Do you know why there are so many snack discount stores, near-expiry shops, imported snack warehouses, and couple convenience stores at various intersections in China? They are not just for cash flow business; they also need to ensure profits. In fact, the most important function is to de-brand and de-internationalize. They are naturally suited to act as "brand diluters." Because many beverages and snacks also have genuine and pirated versions, domestic and American versions.
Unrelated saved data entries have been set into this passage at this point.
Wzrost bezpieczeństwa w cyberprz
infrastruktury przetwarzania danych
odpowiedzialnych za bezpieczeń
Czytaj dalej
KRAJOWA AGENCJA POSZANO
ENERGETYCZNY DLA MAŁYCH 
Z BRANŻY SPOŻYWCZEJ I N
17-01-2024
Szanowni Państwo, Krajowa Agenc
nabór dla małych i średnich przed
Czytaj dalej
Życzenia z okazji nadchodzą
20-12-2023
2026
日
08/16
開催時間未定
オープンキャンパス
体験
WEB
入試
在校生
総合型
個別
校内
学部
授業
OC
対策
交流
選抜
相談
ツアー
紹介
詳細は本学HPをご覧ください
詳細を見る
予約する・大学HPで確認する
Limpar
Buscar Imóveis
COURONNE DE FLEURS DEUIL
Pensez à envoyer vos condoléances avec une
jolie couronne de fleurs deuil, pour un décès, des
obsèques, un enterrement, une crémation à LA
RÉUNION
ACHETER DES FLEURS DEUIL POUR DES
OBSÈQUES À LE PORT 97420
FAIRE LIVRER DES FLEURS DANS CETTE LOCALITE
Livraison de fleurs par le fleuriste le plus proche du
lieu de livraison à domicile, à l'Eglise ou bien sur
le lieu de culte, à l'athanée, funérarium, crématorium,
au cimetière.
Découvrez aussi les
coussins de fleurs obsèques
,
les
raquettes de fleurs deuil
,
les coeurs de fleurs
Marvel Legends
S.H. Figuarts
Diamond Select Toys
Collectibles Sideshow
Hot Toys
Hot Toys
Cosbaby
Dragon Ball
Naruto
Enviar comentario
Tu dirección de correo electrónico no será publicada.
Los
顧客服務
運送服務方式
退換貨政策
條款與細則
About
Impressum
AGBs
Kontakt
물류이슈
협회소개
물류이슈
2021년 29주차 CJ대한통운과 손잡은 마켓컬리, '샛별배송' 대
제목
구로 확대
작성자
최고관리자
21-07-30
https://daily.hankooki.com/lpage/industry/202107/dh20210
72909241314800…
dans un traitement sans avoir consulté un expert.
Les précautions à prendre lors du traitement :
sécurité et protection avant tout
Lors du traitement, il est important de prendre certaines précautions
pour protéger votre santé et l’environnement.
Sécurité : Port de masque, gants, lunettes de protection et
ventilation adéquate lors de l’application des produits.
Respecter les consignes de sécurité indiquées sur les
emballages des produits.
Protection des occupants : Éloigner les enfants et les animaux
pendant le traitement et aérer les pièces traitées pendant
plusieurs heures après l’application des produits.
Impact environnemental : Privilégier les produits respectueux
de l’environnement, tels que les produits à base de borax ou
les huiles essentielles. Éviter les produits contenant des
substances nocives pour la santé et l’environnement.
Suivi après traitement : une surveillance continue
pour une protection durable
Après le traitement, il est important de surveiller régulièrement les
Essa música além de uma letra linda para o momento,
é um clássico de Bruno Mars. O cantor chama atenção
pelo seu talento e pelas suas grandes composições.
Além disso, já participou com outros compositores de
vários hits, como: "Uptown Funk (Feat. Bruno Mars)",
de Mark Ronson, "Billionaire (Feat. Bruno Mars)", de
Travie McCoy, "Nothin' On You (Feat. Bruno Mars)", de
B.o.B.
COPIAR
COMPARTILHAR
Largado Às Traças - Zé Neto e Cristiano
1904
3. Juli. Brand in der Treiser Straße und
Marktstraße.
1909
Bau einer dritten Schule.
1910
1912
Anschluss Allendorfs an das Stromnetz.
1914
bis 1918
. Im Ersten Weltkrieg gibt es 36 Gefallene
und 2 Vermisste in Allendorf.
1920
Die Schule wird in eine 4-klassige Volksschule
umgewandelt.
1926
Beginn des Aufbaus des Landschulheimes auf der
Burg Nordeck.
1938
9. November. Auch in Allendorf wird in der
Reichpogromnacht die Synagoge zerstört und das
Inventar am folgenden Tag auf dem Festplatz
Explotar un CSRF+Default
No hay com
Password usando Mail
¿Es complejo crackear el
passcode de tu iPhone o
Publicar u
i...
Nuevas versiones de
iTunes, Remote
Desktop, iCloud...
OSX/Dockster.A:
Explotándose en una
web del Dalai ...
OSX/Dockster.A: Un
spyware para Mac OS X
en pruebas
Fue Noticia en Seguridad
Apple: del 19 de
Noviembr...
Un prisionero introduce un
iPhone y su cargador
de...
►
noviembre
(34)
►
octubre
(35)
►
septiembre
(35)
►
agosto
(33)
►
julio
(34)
They are not constrained by the unified channels, brand authorization, or display agreements like traditional supermarkets. They mix parallel imports, leftover stock, near-expiry items, overseas versions, small factory OEMs, border-edge packaging, regional private labels, channel cross-stocking, and different authorizations under the same trademark. But in reality: different formulas, different factories, different channels, different legal entities, different quality standards. If you don’t look carefully, you might assume they are the same international brand.
These stores can sell snacks that large supermarkets dare not sell at low prices. It looks like you’re buying Coca-Cola, but in fact, the name is the same, and the trademark is the same. So, when you drink beverages in the future, you need to consider not only the brand but also the version and authenticity. Because most people will only interpret it as: consumption downgrade, cheap, involution, snack freedom. But behind it is actually: the global brand system, channel system, and authorization system being gradually flattened in a highly circulating market.
Therefore, when a society emphasizes circulation efficiency, employment stability, cash flow, and low-cost supply, the maintenance of brand uniformity, channel order, and intellectual property boundaries is easily deprioritized. But remember, there will always be “settling accounts after autumn,” often after a phase of changing goals, a reassertion of order and control.